Double hausse pour des millions de propriétaires en 2026 : une ligne s'ajoute à la taxe foncière et la taxe d'habitation

Double hausse pour des millions de propriétaires en 2026 : une ligne s'ajoute à la taxe foncière et la taxe d'habitation

Des millions de propriétaires vont payer un nouveau prélèvement intégré à leur taxe foncière et leur taxe d'habitation. De nombreuses communes vont appliquer cette nouvelle taxe.

Une hausse peut en cacher une autre. Cette année encore, la taxe foncière va augmenter. Selon l'Institut national de la statistique et des études économiques (Insee), 57,4% des ménages français sont propriétaires d'au moins un bien immobilier. Au total, 38 millions de personnes vont donc devoir mettre la main à la poche.

En cause, chaque année, le montant de la taxe foncière évolue selon le niveau de l'inflation enregistré au mois de novembre de l'année précédente. Or, puisque l'Insee a calculé un taux d'inflation à 0,8% en novembre 2025, cela signifie que la taxe foncière va connaitre une augmentation minimale de 0,8% dans toutes les communes françaises en 2026. Le montant moyen de cet impôt local atteindra environ 1 100 euros par propriété.

Cependant, pour plusieurs millions de propriétaires français, cette augmentation liée à l'inflation ne sera pas la seule à laquelle ils devront faire face. Le gouvernement a en effet l'intention d'augmenter un prélèvement intégré directement à la taxe foncière et à la taxe d'habitation sur les résidences secondaires. La hausse de ce prélèvement viendra donc gonfler la facture payée par tous les propriétaires redevables de ces impôts locaux.

Il s'agit de la taxe Gemapi, acronyme de "Gestion des milieux aquatiques et de la prévention des inondations". Cette taxe sert, comme son nom l'indique, à financer des infrastructures pour protéger la commune des inondations en construisant des digues ou des bassins de rétention d'eau, par exemple. La taxe Gemapi est facultative, c'est-à-dire que les communes ont la liberté de l'ajouter ou non à la taxe foncière et à la taxe d'habitation sur les résidences secondaires qu'elles réclament à leurs administrés. Selon les données de l'Union nationale des propriétaires immobiliers (UNPI), près de 79% des communes en France prélevaient cette taxe en 2024, alors qu'elles n'étaient que 2% à le faire en 2017.

Dans un amendement ajouté au projet de loi de finances pour 2026, le gouvernement propose de relever le plafond de cette taxe. Actuellement fixé à 40 euros par habitant, ce plafond passerait à 50 euros, soit une augmentation de 25%. Dans la grande majorité des cas, les communes qui ont instauré la taxe Gemapi appliquent le plafond maximum.
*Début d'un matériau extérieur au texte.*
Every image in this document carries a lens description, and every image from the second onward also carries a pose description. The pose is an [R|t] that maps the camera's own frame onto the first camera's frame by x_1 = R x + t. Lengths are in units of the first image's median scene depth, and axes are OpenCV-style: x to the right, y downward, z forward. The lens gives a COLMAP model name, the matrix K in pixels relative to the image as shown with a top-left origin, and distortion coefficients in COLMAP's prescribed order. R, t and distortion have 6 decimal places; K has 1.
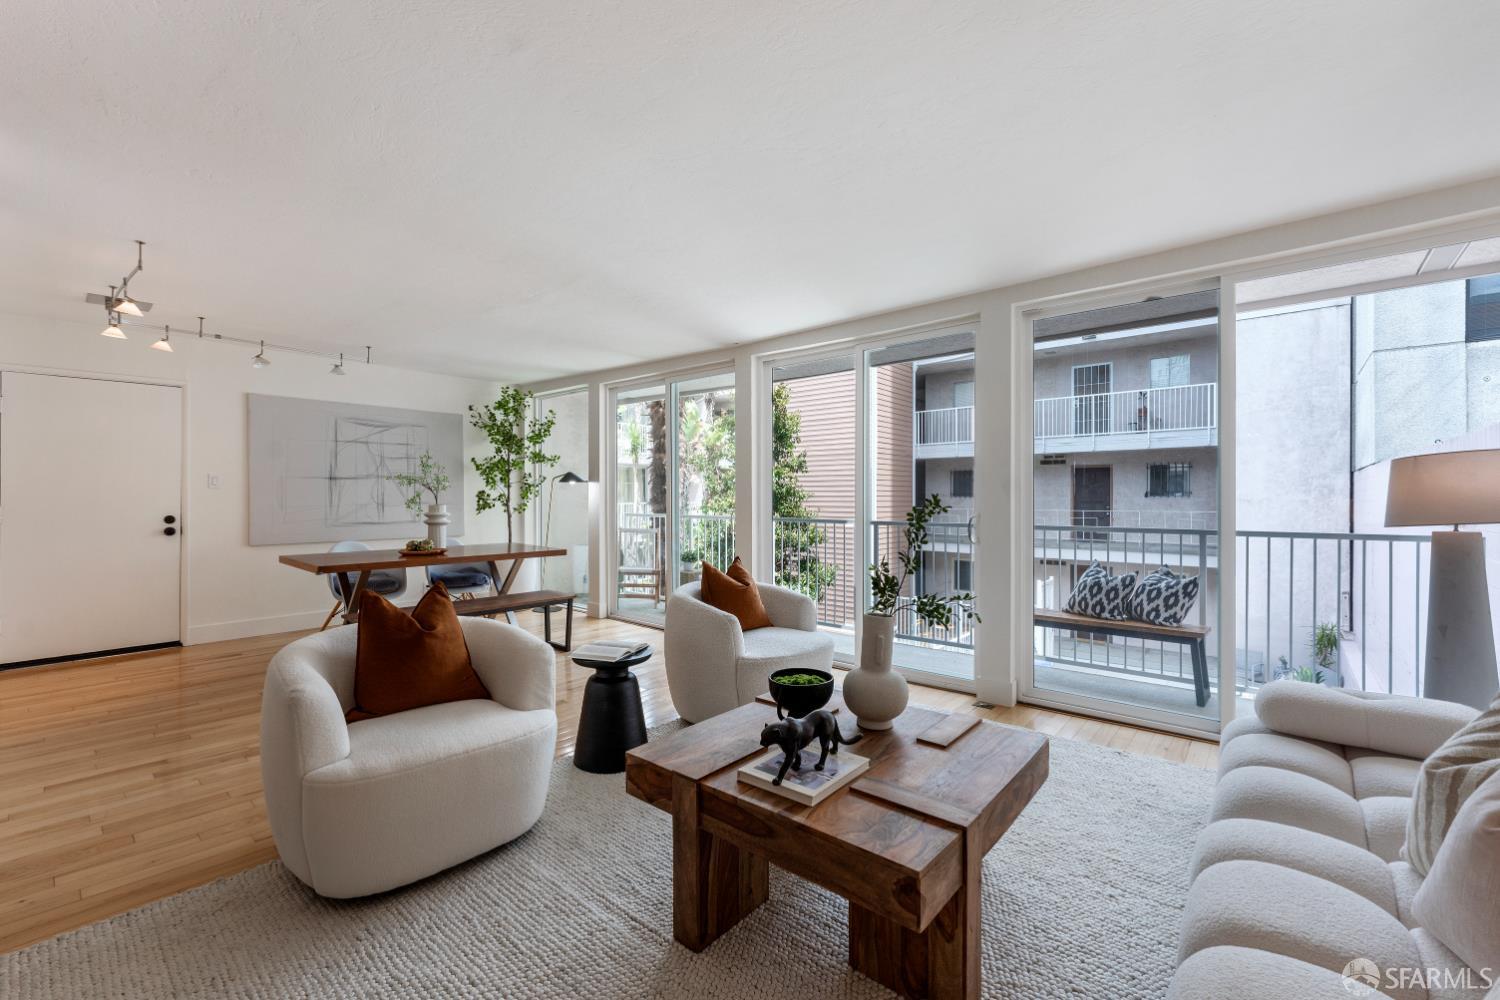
lens RADIAL K [[614.1, 0, 754.4], [0, 614.1, 502.6], [0, 0, 1]] dist [0.004435, 0.000648]
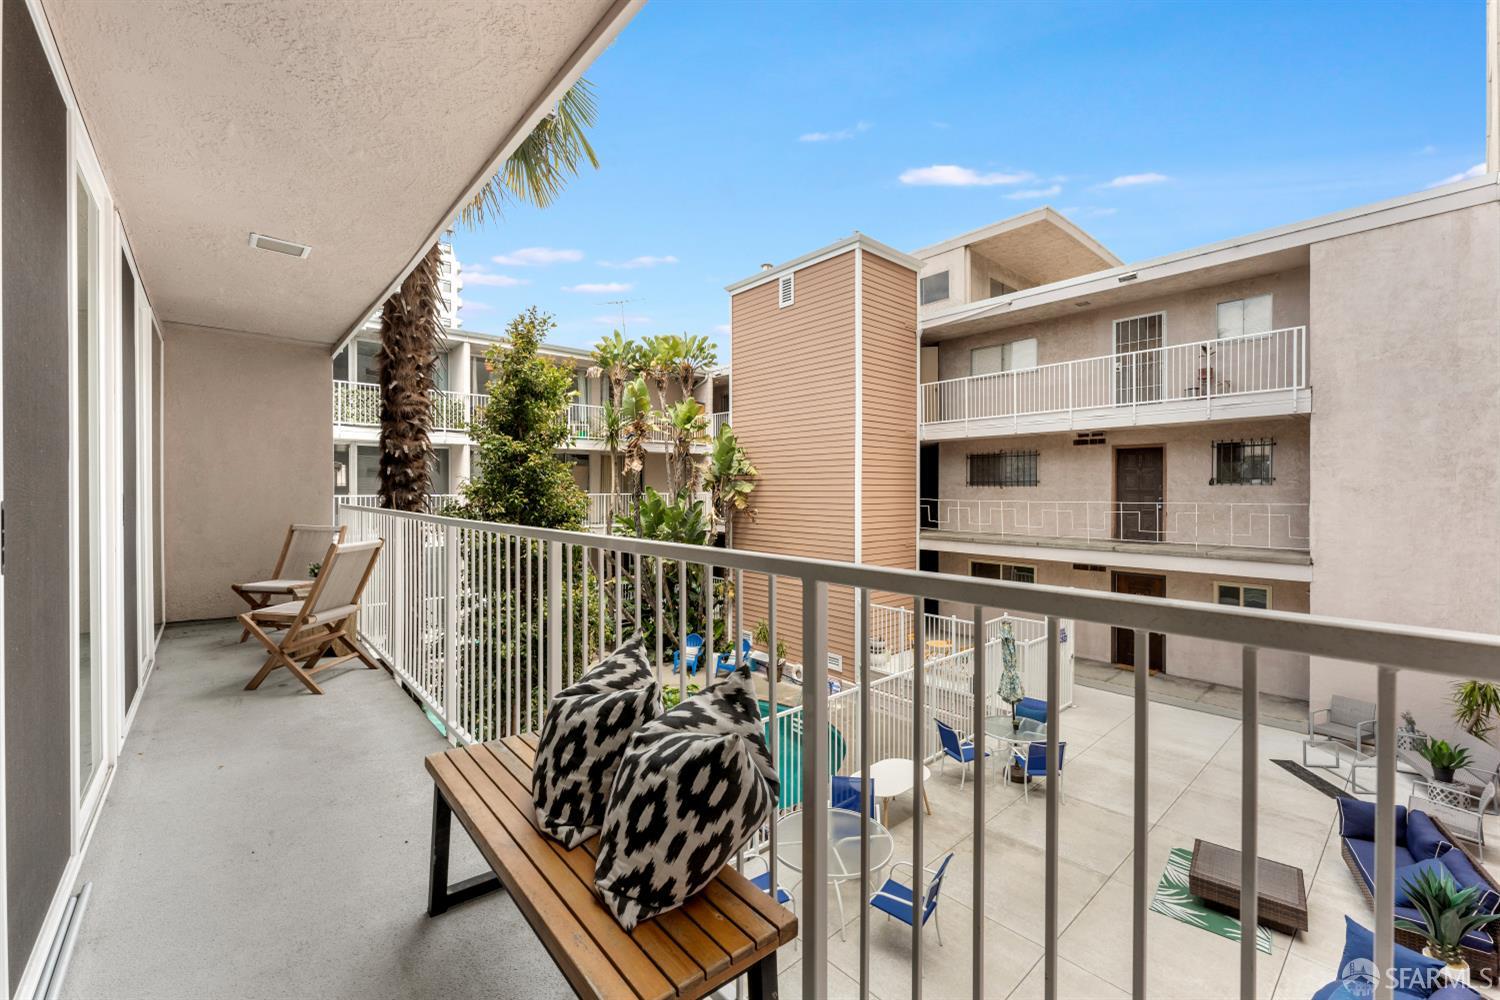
lens RADIAL K [[614.1, 0, 746.6], [0, 614.1, 494.4], [0, 0, 1]] dist [0.004435, 0.000648]
pose [[0.989993, -0.000864, -0.141115, 0.179214], [0.000947, 0.999999, 0.000522, 0.002037], [0.141115, -0.000650, 0.989993, 0.169729]]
L'exécutif justifie cette augmentation du plafond par la nécessité de mobiliser des fonds pour faire face à la montée des eaux. Dans l'exposé de l'amendement gouvernemental, il est précisé que "le recul du trait de côte affecte environ un cinquième du littoral français à des degrés variables".

Cette mesure consistant à relever le plafond de la taxe Gemapi a de grandes chances d'être adoptée, car elle provient d'un amendement déposé par le gouvernement. Or, puisque ce dernier envisage d'utiliser l'article 49.3 de la Constitution pour faire adopter le budget, il pourrait ainsi inclure cet amendement dans la version finale du texte. En cas de succès de la procédure, la loi sera promulguée et les communes seront libres d'augmenter la taxe Gemapi d'une dizaine d'euros.